◆ **The task**:
Wherever a line of the records contains "candle", copy that line.

◆ **Records supplied**:
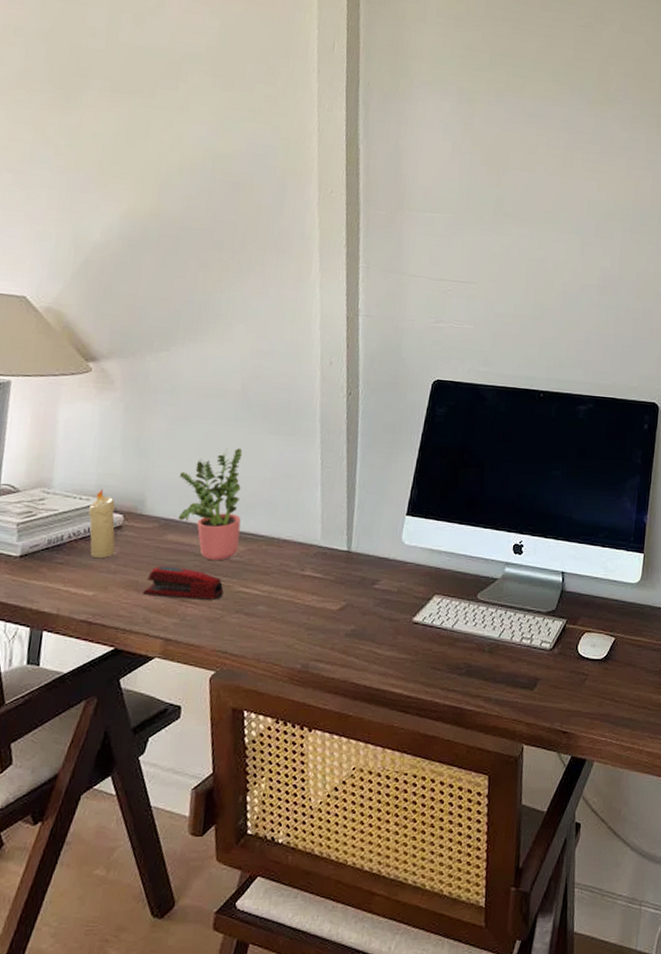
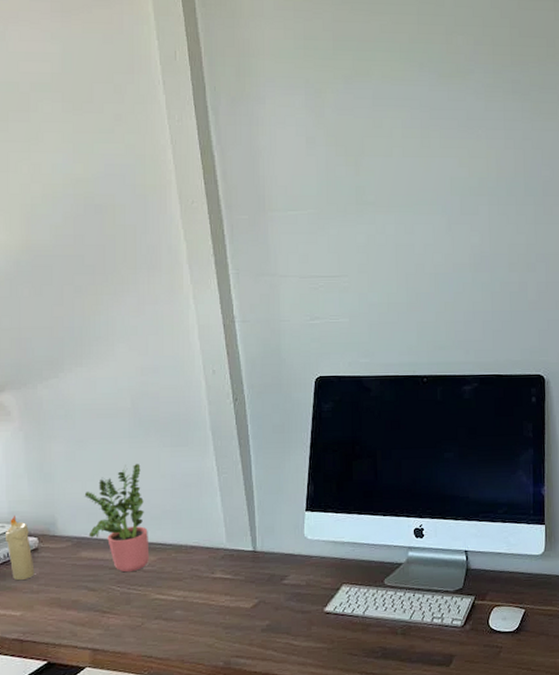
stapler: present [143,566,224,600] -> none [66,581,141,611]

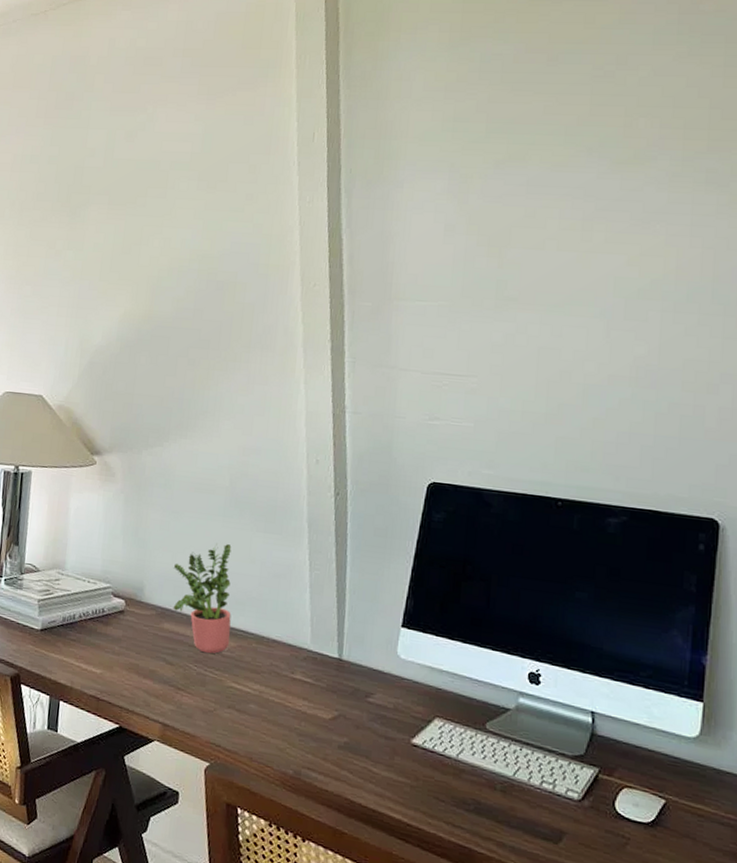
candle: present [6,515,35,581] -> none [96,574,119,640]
--
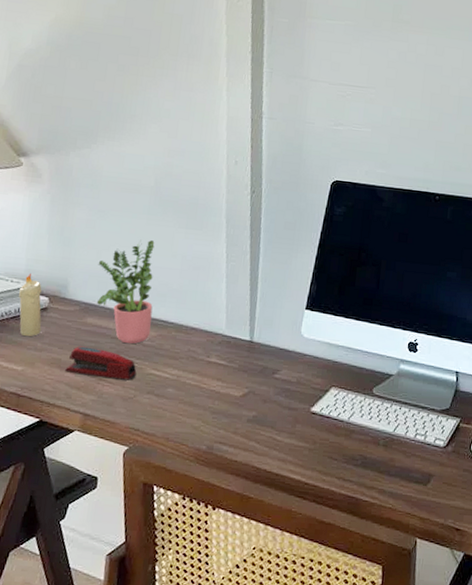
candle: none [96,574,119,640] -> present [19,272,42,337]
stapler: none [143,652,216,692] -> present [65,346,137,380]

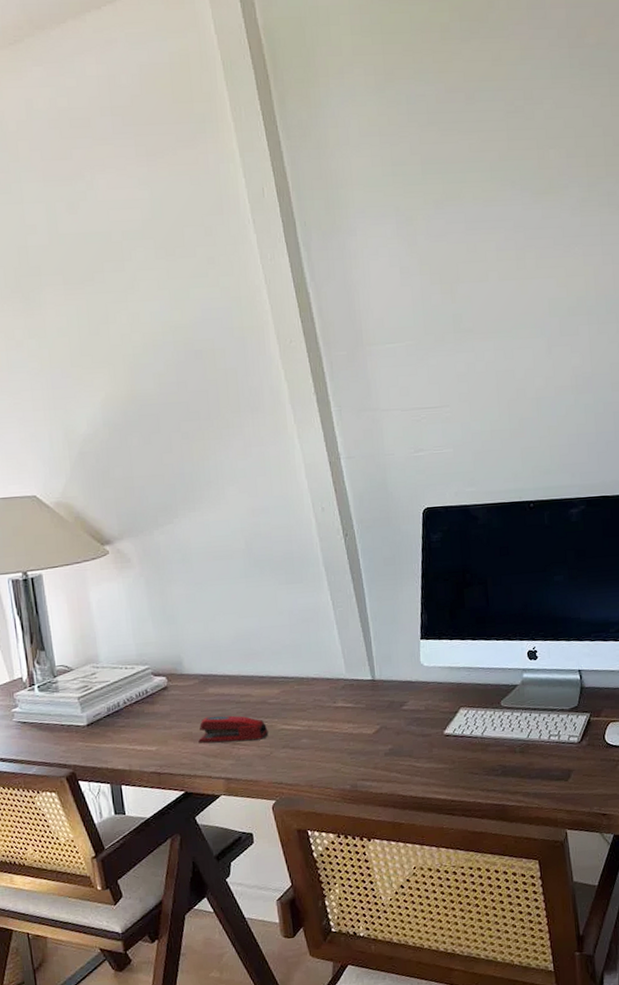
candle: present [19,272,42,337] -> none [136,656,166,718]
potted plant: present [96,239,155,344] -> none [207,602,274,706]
...
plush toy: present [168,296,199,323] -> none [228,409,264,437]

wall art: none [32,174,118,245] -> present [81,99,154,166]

◆ **Answer to this exercise**:
candle: present [6,515,35,581] -> none [96,574,119,640]
candle: none [96,574,119,640] -> present [19,272,42,337]
candle: present [19,272,42,337] -> none [136,656,166,718]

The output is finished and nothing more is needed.